→ **Exercise**
The line that contains "们可以看到越来越多的公司开始利用网络平台提升自身实力、" and all lines following it to the end of the data below: set these down exactly, and nothing besides.

- - - - - - -

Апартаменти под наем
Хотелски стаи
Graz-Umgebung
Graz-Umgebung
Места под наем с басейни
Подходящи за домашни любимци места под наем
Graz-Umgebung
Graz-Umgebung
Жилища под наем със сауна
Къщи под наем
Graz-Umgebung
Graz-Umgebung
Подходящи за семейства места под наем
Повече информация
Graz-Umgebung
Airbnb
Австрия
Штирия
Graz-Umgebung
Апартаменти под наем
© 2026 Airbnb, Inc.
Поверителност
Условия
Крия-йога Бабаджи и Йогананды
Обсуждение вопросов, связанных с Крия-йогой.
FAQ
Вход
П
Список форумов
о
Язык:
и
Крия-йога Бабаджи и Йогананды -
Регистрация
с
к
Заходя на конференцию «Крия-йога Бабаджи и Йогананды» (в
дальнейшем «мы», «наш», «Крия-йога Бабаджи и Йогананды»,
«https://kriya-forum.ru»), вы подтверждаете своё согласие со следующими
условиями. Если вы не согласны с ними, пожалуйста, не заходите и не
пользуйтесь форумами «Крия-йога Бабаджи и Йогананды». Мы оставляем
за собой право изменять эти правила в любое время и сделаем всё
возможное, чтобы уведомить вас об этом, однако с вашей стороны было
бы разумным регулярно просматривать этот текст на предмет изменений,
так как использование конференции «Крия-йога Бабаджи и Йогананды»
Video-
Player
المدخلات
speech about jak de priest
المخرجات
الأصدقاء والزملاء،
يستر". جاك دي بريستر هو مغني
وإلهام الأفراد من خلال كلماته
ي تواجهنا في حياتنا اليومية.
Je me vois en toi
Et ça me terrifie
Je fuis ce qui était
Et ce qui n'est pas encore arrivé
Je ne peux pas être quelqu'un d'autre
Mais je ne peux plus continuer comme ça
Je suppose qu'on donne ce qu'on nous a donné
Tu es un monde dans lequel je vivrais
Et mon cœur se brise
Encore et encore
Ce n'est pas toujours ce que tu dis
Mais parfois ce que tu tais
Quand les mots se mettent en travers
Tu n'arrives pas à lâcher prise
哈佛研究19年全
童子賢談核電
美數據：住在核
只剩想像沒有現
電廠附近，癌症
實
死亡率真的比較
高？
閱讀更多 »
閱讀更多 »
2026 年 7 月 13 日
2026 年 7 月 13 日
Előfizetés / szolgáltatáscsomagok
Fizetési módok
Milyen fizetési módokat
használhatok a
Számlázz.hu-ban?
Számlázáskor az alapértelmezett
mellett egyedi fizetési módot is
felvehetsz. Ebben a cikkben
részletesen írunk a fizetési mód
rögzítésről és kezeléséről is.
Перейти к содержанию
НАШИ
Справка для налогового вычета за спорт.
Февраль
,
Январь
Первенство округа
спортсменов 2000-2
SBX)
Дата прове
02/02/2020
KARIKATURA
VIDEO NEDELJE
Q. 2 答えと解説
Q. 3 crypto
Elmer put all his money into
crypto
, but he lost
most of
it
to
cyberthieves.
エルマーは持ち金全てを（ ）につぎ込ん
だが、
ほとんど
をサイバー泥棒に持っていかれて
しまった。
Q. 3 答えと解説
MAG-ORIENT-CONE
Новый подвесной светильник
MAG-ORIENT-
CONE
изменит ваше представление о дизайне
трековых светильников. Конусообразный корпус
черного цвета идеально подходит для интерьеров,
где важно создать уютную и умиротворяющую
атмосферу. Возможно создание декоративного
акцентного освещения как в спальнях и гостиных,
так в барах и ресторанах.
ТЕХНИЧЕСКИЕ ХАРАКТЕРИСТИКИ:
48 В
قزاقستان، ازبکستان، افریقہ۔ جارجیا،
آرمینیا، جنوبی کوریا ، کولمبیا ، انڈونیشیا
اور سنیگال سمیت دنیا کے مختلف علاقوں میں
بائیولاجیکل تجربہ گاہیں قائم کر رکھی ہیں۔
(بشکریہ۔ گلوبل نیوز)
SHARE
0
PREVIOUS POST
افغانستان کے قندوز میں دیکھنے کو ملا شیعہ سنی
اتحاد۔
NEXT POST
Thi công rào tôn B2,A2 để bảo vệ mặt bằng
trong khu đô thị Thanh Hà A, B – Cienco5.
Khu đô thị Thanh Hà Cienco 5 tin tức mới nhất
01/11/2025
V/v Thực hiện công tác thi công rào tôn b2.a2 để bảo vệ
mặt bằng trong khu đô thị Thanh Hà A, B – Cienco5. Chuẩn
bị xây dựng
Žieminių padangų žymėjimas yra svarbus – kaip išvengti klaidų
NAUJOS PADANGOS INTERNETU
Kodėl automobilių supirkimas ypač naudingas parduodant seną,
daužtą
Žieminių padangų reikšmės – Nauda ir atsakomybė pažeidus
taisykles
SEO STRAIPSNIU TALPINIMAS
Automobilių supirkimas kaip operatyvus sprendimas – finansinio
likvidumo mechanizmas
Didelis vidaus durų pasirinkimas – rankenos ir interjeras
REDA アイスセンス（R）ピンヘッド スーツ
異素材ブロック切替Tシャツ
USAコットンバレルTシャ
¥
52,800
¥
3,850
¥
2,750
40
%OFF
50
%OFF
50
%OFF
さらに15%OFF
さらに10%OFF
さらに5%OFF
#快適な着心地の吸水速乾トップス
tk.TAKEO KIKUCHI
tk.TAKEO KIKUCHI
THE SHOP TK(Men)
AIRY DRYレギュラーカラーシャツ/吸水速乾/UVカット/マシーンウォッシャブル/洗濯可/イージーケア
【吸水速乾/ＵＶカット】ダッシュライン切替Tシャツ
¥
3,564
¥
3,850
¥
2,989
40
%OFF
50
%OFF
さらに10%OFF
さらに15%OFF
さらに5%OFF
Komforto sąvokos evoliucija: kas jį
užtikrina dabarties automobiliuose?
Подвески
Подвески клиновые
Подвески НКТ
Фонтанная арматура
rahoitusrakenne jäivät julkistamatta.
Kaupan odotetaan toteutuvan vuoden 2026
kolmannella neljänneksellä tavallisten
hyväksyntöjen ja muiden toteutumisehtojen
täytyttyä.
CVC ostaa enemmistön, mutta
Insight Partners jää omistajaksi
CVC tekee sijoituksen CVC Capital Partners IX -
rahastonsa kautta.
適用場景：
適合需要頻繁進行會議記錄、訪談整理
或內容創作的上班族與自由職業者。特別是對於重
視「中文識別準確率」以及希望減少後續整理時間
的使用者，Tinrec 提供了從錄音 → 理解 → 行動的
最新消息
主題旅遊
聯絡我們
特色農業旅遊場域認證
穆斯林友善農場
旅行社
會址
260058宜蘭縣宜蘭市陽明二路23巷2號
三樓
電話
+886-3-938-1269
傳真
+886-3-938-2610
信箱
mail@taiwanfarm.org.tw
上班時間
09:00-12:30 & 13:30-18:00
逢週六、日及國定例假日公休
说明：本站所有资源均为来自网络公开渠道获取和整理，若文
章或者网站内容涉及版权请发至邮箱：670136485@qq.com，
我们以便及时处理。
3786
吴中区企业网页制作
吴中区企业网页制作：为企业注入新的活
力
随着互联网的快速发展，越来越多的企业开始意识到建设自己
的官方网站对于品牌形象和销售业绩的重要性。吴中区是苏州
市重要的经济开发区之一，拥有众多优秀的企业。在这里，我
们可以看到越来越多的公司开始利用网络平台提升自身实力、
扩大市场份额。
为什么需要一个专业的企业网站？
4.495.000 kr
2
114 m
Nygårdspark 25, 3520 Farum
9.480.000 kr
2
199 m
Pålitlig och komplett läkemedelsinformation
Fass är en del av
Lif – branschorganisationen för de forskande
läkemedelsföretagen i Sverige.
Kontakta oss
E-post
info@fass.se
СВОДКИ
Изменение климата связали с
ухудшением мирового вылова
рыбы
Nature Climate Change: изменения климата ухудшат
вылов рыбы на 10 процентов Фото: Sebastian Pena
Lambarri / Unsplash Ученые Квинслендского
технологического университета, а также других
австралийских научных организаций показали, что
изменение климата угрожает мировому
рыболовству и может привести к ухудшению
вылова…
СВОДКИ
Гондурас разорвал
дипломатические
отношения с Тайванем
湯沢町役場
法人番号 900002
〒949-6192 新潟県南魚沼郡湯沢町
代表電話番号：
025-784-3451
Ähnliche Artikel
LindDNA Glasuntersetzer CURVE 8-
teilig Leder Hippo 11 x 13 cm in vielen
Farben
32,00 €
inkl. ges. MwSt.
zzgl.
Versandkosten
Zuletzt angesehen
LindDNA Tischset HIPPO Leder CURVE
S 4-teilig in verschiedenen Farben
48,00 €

- - - - - - -

→ **Result of this task**
们可以看到越来越多的公司开始利用网络平台提升自身实力、
扩大市场份额。
为什么需要一个专业的企业网站？
4.495.000 kr
2
114 m
Nygårdspark 25, 3520 Farum
9.480.000 kr
2
199 m
Pålitlig och komplett läkemedelsinformation
Fass är en del av
Lif – branschorganisationen för de forskande
läkemedelsföretagen i Sverige.
Kontakta oss
E-post
info@fass.se
СВОДКИ
Изменение климата связали с
ухудшением мирового вылова
рыбы
Nature Climate Change: изменения климата ухудшат
вылов рыбы на 10 процентов Фото: Sebastian Pena
Lambarri / Unsplash Ученые Квинслендского
технологического университета, а также других
австралийских научных организаций показали, что
изменение климата угрожает мировому
рыболовству и может привести к ухудшению
вылова…
СВОДКИ
Гондурас разорвал
дипломатические
отношения с Тайванем
湯沢町役場
法人番号 900002
〒949-6192 新潟県南魚沼郡湯沢町
代表電話番号：
025-784-3451
Ähnliche Artikel
LindDNA Glasuntersetzer CURVE 8-
teilig Leder Hippo 11 x 13 cm in vielen
Farben
32,00 €
inkl. ges. MwSt.
zzgl.
Versandkosten
Zuletzt angesehen
LindDNA Tischset HIPPO Leder CURVE
S 4-teilig in verschiedenen Farben
48,00 €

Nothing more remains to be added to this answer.